Yesterday's discussion about passion encouraged me to share this video with you. I have provided a link to a brief biography of the speaker and the link to the video in case any of you are interested.
The epitaph on page 156 states that free will was the deciding factor between Billy Pilgrim wanting to tell his wife about the war. Free will allow us to make the choice whether or not to tell people others about certain events that have taken place in our lives. We only know the reason behind our words and actions; free will allows us to put these thoughts out there in a coherent way. Trust involves another person, regardless if we trust him/her enough to share our experience with, it is our free will entitles us to keep quiet or not.
Are quotes necessarily facts? For the most part I think they are. I have seen quotes as truths we can transfer into our writing in order to solidify our arguments (mostly in academic writing). However, this seems tricky because sometimes the context in which we use the quote(s) can alter such truths. Sometimes our statements (in writing) cause the misinterpretation of a quote(s) or of our paper as a whole. It is the writer’s fault the veracity of quotes is altered and therefore questioned.
These thoughts are willing to be challenged and polished in the near future.
Today’s discussion on Skloot’s intentions behind sharing a “melodramatic story” inspired me to continue the discussion. Since “The Immortal Life of Henrietta Lacks” is mainly composed of Skloot’s findings about HL's cells and family and the process of obtaining them, she might have wanted to appear more relatable. The details she provided may have made some readers transport themselves to that moment in her life. Emphasizing certain things made her story more truthful for her but not necessarily all readers. I wonder if her desire to tell the readers about her investigation was genuine of was it heightened by a marketing scheme…
After skimming through “The Immortal Life of Henrietta Lacks”, a group of glossy picture pages assembled at the middle of the book caught my eye. These are pictures of HL’s family and where she was raised etc. arranged in a chronological order. I asked myself why all these images had to be in the middle of the book and not in different sections(for the sake of the chronology established by the author). I believe this assortment of pictures in “The Immortal Life of Henrietta Lacks” could’ve been better organized so that it could be a more efficient “break(s)” in the reading. As a reader I would’ve preferred to know a little bit about the life of Henrietta the woman during her lifetime before reading about Henrietta's cells. (Glossy pages 1-3) and implement the remaining glossy pages at the end of the section the author makes reference to that particular event (s) instead of putting them all in an additional “Where are they now?” section (about her family) which would only apply to glossy pages 7-8.
I must admit that I enjoy having pictures interrupt my reading for the purpose of enriching my experience.
Genres allow us to communicate with each other and challenge our thoughts. Genres have been emerging and evolving because of sociological and psychological aspects. Classrooms can be considered a genre of their own due to the fact they are in constant evolution but they are a genre within the genre that is schools. The genre of classrooms branches out to the evolution of our thoughts and the evolution of the classroom as a learning space and the technology that enriches our experience.

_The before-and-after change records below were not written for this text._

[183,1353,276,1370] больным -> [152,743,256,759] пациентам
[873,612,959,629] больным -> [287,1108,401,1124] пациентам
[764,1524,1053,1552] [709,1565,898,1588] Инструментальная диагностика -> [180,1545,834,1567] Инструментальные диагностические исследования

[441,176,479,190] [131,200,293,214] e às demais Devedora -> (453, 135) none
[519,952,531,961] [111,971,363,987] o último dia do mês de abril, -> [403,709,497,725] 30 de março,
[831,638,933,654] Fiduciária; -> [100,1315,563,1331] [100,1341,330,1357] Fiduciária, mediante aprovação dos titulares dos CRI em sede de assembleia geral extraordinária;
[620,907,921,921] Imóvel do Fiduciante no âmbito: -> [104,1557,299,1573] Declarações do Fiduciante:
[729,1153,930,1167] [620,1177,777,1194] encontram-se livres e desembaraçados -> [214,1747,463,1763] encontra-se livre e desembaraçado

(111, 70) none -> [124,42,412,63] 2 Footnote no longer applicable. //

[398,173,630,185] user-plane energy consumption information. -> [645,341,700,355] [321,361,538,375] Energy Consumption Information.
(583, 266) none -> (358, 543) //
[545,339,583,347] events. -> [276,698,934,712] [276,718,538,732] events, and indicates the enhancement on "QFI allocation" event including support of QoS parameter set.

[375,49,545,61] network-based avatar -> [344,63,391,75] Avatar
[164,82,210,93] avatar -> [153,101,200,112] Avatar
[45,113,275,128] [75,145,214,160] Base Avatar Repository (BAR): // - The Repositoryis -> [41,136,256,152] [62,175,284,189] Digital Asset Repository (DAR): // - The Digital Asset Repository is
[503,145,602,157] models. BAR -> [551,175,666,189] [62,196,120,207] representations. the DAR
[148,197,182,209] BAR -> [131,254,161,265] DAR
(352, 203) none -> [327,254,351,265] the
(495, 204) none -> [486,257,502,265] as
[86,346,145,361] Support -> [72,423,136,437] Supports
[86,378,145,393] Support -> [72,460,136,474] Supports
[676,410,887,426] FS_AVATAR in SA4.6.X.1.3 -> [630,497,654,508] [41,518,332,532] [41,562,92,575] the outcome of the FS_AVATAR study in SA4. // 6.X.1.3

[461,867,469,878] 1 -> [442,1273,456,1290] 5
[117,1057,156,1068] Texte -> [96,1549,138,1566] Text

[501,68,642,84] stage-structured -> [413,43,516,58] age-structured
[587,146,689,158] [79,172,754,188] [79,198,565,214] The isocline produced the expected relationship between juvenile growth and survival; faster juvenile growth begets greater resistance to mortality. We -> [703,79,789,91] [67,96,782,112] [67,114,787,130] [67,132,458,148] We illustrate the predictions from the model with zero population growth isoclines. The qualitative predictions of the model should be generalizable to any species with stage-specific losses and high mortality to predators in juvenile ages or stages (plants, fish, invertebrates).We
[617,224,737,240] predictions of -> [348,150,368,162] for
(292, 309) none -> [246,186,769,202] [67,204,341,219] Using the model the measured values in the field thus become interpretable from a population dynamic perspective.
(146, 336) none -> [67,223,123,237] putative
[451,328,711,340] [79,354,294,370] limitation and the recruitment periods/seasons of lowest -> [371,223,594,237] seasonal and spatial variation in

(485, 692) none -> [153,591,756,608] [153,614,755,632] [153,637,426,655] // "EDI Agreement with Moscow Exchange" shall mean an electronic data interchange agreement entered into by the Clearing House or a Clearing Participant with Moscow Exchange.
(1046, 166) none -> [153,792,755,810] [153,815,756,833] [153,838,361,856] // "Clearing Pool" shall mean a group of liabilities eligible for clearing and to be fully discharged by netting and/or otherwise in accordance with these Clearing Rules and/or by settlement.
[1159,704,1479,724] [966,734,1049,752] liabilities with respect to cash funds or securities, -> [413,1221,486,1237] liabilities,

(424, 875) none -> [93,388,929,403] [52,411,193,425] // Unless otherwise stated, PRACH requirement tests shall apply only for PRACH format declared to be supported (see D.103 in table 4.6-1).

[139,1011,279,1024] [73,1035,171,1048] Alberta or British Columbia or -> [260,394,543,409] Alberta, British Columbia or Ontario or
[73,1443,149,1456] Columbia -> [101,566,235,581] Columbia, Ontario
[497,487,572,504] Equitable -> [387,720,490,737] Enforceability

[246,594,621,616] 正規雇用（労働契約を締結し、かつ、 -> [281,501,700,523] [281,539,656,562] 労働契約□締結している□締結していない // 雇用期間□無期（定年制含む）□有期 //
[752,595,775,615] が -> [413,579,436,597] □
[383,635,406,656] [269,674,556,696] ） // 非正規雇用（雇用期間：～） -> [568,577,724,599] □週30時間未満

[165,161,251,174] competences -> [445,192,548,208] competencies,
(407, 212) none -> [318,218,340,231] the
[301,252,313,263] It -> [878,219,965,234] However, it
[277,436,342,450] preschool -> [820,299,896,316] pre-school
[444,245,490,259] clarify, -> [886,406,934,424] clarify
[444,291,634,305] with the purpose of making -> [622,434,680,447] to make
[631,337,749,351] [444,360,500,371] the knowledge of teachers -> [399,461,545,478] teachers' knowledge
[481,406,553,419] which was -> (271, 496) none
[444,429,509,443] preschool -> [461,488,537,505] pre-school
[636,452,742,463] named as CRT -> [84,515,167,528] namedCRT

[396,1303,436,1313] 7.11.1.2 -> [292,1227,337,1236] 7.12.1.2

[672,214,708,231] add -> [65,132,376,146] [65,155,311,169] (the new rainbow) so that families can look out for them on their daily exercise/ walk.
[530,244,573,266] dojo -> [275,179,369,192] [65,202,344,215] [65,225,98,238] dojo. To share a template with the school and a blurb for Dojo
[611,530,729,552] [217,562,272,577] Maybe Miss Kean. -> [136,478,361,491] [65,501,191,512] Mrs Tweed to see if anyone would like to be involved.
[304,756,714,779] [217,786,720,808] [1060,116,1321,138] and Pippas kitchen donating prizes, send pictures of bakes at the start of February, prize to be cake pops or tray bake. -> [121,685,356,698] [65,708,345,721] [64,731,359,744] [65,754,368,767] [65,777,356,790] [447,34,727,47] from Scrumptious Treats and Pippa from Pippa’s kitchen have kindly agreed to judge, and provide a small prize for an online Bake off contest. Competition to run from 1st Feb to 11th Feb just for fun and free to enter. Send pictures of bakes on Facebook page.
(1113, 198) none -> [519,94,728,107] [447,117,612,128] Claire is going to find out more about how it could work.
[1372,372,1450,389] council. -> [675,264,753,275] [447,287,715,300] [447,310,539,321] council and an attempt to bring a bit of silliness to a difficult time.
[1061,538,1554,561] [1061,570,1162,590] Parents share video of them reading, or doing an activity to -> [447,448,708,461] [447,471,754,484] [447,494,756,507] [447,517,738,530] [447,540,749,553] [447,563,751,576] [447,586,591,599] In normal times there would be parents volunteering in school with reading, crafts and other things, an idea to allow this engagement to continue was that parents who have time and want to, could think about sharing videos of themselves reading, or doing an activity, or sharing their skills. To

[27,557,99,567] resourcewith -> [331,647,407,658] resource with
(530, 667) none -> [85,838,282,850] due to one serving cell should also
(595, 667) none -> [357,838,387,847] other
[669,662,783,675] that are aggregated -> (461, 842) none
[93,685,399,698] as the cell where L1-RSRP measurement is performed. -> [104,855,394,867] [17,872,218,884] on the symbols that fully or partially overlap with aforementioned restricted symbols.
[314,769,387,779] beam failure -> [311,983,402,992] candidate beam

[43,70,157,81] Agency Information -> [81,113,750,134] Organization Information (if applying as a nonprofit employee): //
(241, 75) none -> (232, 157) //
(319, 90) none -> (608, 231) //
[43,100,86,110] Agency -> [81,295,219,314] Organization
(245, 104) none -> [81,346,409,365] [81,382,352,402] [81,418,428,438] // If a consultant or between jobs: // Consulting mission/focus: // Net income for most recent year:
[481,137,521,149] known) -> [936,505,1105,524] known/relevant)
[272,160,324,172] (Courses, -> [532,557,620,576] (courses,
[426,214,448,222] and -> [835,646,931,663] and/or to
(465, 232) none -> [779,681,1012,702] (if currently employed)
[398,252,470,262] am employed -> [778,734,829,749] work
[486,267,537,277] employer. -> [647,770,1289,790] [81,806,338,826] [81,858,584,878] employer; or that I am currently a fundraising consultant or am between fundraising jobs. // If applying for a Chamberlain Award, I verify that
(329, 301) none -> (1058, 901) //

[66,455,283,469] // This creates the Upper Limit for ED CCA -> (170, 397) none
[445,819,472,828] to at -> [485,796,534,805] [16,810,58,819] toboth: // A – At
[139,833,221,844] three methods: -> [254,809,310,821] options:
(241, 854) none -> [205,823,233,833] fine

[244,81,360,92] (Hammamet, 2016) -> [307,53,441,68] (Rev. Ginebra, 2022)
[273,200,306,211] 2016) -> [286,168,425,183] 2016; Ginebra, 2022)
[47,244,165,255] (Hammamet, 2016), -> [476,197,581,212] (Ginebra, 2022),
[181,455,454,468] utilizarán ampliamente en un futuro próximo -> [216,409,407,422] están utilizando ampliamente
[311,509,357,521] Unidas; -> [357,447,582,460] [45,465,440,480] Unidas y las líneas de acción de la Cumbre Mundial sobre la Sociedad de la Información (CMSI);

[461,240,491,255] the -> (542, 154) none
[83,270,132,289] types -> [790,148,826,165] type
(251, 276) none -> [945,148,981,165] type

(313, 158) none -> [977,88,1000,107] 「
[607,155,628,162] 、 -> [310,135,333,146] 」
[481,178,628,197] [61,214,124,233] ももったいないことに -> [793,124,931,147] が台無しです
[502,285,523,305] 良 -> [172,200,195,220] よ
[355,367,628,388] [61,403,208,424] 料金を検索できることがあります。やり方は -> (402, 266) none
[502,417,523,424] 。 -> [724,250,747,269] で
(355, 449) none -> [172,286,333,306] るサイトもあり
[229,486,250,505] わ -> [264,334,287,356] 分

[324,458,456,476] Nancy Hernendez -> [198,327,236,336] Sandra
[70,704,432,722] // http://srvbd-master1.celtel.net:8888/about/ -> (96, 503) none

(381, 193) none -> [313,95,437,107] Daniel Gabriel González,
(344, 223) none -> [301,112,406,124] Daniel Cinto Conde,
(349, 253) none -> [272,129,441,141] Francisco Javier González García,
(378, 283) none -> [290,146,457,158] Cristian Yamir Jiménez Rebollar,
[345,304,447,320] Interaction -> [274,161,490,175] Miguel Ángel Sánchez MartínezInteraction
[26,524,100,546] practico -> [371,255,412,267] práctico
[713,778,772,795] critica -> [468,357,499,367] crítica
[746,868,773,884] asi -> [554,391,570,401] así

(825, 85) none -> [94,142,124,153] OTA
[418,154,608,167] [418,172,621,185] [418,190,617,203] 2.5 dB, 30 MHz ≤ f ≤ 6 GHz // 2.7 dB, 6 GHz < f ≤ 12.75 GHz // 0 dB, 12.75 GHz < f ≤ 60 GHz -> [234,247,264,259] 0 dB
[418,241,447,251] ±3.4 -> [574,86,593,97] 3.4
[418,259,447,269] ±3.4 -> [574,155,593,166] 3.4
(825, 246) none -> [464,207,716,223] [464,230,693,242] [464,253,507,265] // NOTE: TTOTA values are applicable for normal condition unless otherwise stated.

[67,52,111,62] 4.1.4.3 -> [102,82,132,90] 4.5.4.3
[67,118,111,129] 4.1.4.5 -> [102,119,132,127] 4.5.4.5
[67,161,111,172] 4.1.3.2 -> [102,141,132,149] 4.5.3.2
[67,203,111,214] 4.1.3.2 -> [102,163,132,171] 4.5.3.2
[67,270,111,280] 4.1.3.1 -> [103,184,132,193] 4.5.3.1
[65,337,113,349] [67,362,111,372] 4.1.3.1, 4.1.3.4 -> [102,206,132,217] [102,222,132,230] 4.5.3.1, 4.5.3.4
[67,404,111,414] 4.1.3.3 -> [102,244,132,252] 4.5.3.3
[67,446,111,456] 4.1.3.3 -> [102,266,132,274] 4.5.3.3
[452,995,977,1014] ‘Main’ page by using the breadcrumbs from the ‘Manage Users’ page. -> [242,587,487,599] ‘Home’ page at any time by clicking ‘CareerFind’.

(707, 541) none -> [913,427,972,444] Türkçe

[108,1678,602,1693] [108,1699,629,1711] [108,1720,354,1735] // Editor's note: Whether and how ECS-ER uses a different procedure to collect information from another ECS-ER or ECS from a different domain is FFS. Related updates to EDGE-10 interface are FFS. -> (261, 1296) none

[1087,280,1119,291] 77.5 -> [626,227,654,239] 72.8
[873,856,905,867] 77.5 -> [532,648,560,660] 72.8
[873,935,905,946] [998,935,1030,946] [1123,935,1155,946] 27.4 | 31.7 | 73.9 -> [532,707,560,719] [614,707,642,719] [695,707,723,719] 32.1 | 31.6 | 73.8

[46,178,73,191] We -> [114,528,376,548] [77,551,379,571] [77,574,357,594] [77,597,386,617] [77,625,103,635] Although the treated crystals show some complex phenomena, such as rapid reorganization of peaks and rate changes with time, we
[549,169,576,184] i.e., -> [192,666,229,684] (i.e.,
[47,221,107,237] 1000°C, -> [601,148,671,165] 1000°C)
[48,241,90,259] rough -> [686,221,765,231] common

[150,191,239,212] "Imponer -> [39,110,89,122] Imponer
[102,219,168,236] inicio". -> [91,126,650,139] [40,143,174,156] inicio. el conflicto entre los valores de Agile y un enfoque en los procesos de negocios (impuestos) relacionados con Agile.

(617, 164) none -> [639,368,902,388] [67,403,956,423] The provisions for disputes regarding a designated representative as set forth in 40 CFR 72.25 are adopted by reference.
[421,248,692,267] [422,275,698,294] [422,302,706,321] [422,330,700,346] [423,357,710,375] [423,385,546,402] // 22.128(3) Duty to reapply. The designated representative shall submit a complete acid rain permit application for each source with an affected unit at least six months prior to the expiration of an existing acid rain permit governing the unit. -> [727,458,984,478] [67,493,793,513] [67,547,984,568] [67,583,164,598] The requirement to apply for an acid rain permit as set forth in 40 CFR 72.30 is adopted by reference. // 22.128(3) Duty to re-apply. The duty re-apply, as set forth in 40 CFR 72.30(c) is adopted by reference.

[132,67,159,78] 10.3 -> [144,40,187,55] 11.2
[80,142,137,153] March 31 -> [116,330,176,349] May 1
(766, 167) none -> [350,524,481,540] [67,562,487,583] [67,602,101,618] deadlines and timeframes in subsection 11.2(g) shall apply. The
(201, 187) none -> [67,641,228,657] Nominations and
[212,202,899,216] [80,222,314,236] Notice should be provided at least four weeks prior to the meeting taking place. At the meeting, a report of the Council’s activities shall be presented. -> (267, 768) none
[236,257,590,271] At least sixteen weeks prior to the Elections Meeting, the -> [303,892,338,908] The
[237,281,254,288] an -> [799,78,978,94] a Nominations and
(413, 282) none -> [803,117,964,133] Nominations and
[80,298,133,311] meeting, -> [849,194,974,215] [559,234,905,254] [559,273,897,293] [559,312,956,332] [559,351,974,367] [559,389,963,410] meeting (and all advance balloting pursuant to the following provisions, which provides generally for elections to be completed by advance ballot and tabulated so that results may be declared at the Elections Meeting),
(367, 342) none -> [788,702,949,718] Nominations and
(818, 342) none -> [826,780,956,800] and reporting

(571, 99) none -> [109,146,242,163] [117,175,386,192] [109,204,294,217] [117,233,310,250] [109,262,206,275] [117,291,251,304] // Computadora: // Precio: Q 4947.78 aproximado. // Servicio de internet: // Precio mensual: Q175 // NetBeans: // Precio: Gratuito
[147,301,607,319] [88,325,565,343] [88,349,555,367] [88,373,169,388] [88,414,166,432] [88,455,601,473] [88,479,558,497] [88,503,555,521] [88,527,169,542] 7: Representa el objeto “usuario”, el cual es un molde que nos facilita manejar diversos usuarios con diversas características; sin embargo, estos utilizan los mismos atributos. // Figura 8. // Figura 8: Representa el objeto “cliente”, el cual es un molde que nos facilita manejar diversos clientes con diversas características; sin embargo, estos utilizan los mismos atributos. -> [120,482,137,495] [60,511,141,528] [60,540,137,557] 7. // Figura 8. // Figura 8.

For the longest time, classrooms have been defined as enclosed spaces where students go to learn. It is a collaborative effort between students and professors to make classrooms a safe and confortable environment that inspires students to disagree without launching personal attacks, stereotyping, judging, and encourages and expects everyone to respectfully disagree without disagreeing with you as a whole. Students often bring their own experiences and expectations on what they would like to learn. The classroom is constantly evolving as a genre because vigorous discussions encourage us students to challenge each other’s opinions for the sake of better understanding of the lessons at hand as well as the world outside the classroom.